1. Wrap up against the cold
Colder, drier air during the winter months means the water in your skin evaporates faster. Scientists have estimated that your skin loses more than 25% of its ability to hold moisture in winter, making it feel drier and tighter. You can reduce this by shielding your skin with protective clothing such as gloves and scarves while outdoors.
2.Use a humidifier
Spending more time indoors with the heating on also dries out your skin. In the winter, the cold air that seeps into your home from the outside has a lower humidity. Meaning that it carries very little moisture. You crank up the heat inside your house, which adds warmth but doesn’t increase the amount of moisture in the air. Running a humidifier in the most commonly used living areas in your home can help replenish moisture in the air that has been sucked out by the dry indoor heat.
3. Avoid overly hot showers
Hot water strips oils from the skin faster than warm or lukewarm water. long and hot showers can do more damage than quick, luke warm ones. Try to limit showers to no more than 10 minutes and avoid using bath sponges or scrubbing brushes that can damage and irritate the skin. When towelling dry, pat the skin rather than rubbing vigorously.
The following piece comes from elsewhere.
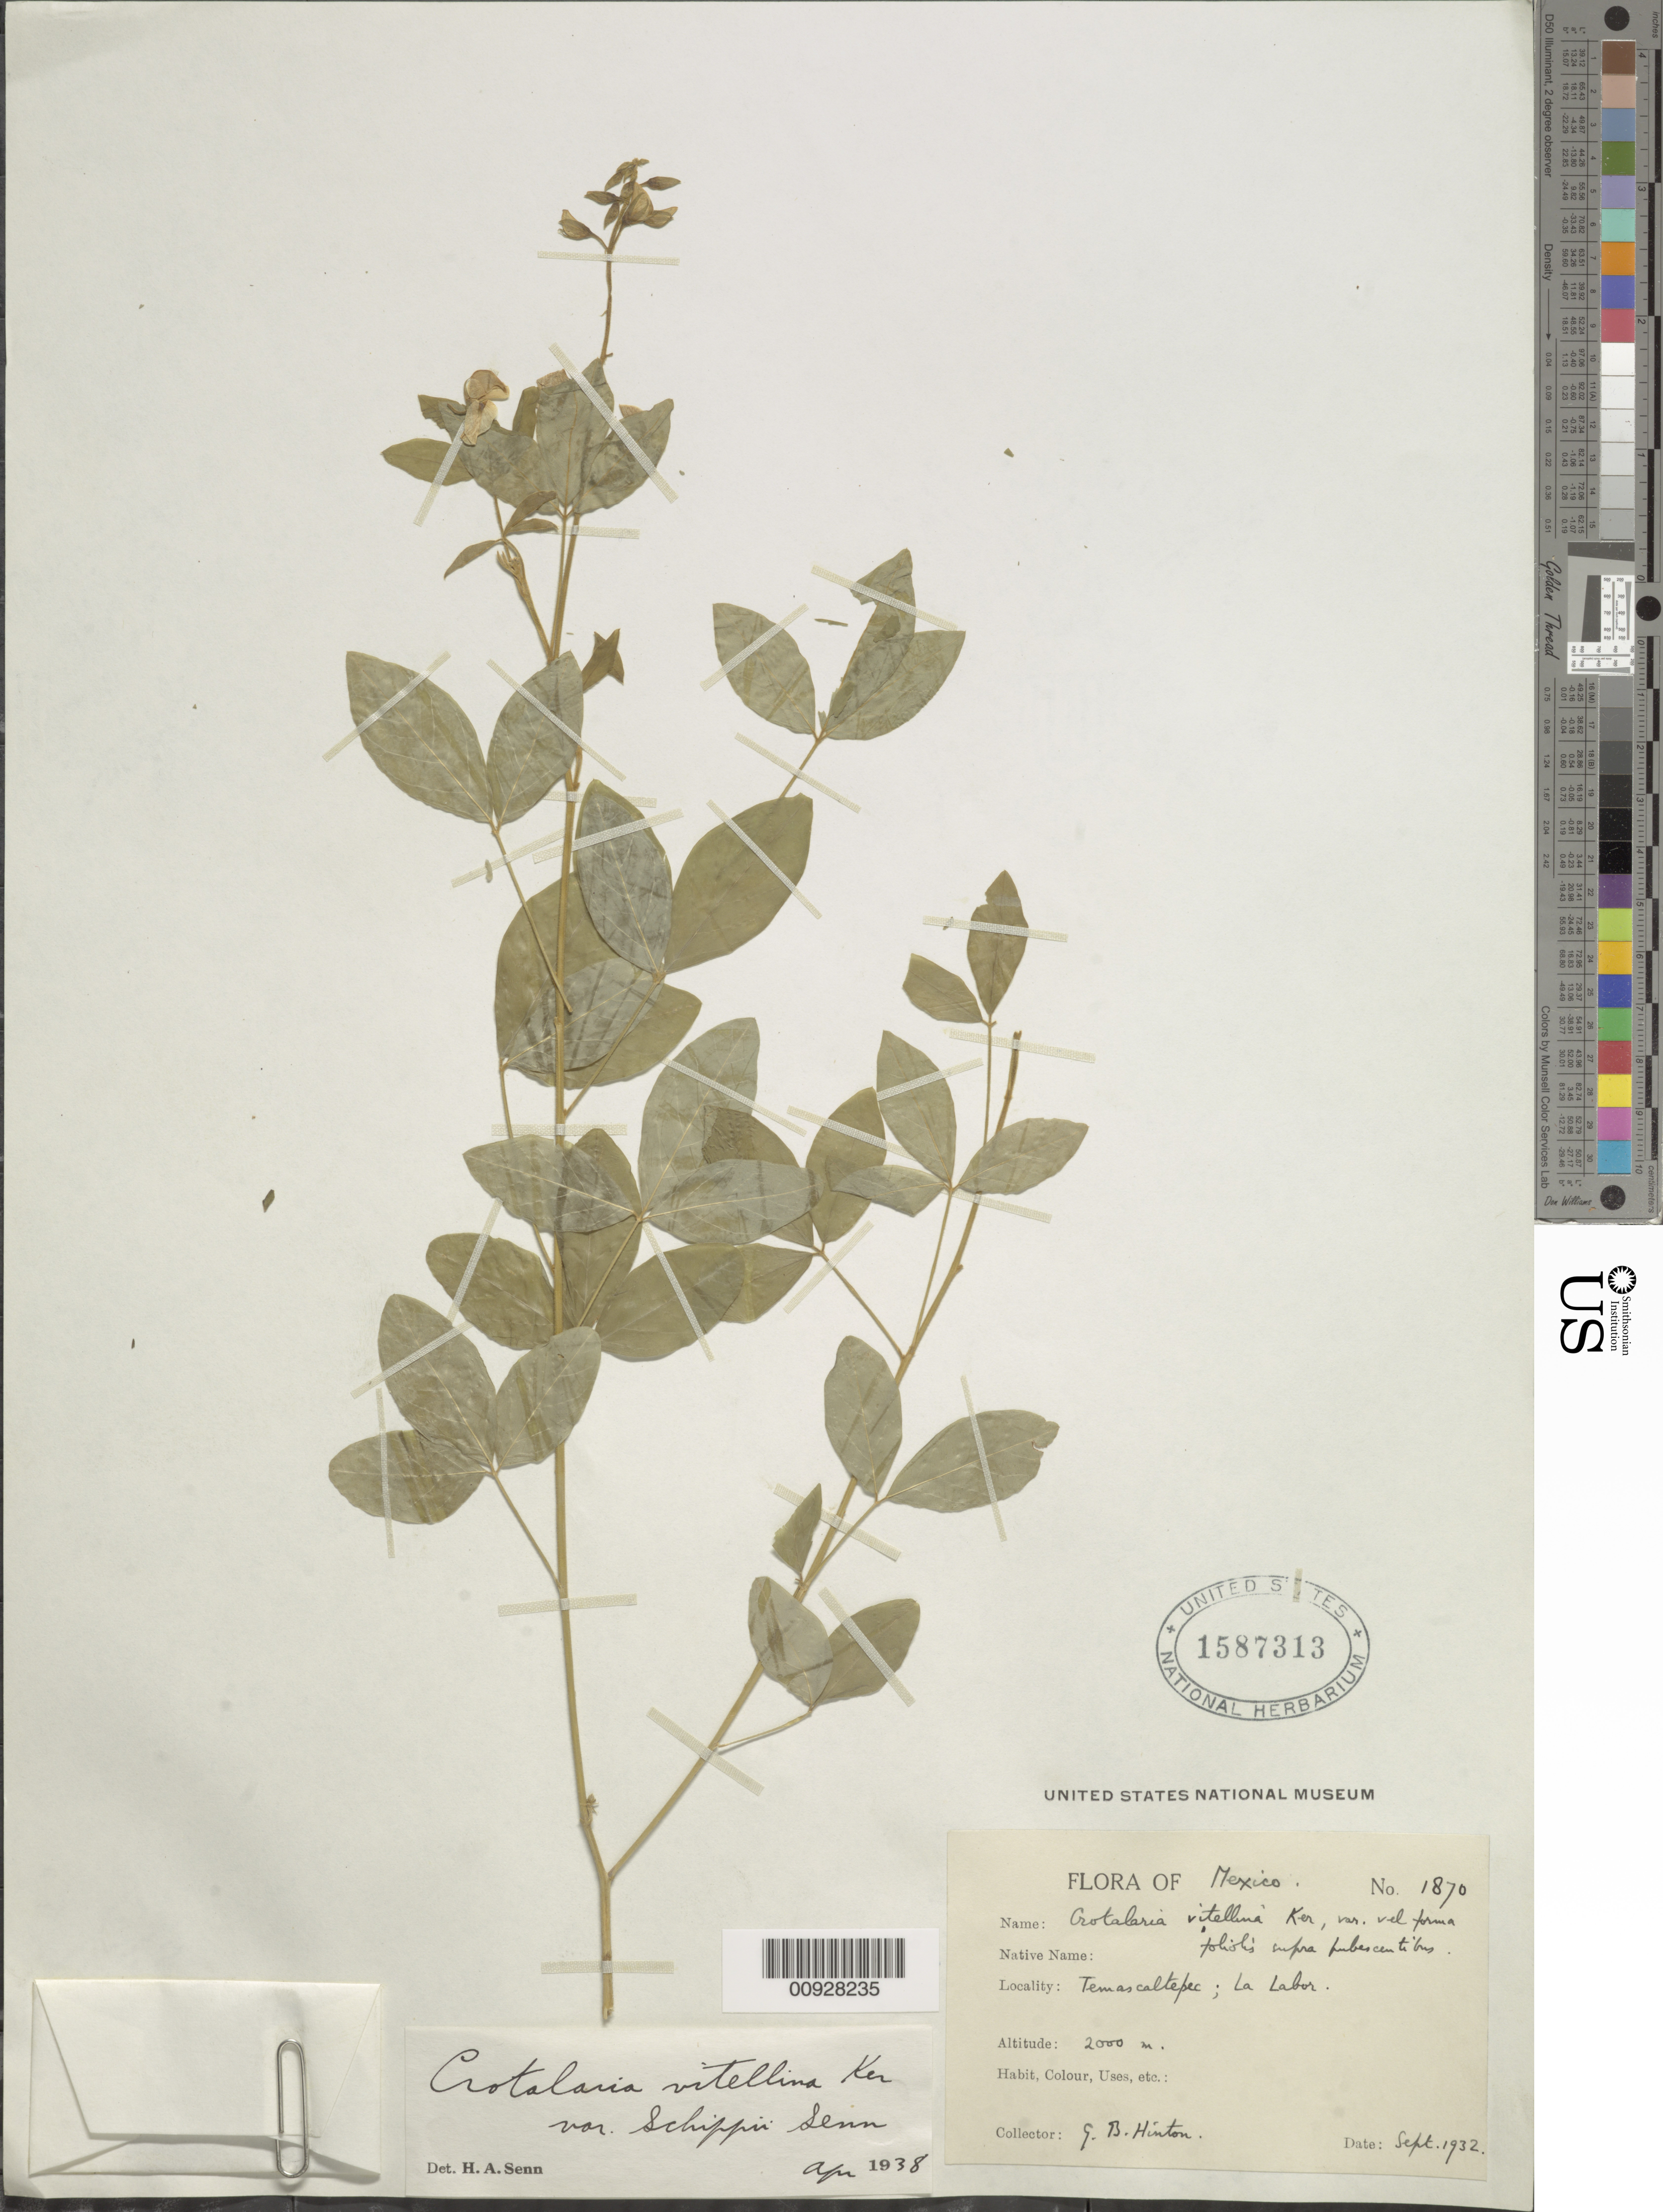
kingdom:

Regular moisturising is the most effective way of tackling dry skin, but some products are better than others. Use a moisturiser with two main ingredient types. Choose products to provide a barrier and stop water evaporating and those to draw water to the skin. Look for moisturising creams containing lactic acid or ammonium lactate, as these ingredients help seal moisture within your skin. The best moment to apply moisturiser is within three to five minutes of showering, while your skin is still damp.
5. Swap your soap
One of the most common causes of dry skin is harsh soaps, particularly those that promise lots of exfoliation. Soap is an emulsifier, meaning it strips away the moisture within your skin. Look out for Alcohol on the ingredient list – some are beneficial to the skin (Cetyl, Stearyl, and Cetearyl Alcohol), others can dry and irritate skin and should be avoided (Ethanol, SD Alcohol, Denatured Alcohol or Isopropyl Alcohol). Definitely avoid deodorant or perfumed soaps or soaps that contain alcohol – instead, try soap-free cleansing products such as Cetaphil or sanex, which contain added moisturiser.
6. Avoid woollen clothing
Some materials such as wool or synthetic fibres tend to irritate the skin and worsen dry skin – wear soft materials such as cotton. If you are prone to dry skin, you may be better off sticking to softer, smoother fabrics that allow your skin to breathe, such as cotton.
7. Stay hydrated
We tend not to be as thirsty during the winter, compared with the hot summer months, but your body actually loses water through the skin all year round, especially when you spend most of the day in a warm indoor environment. This makes it easy to become dehydrated without realising, which can contribute to dry skin. Drink regularly even if you don’t feel thirsty, and avoid caffeinated drinks, which will dehydrate you even more.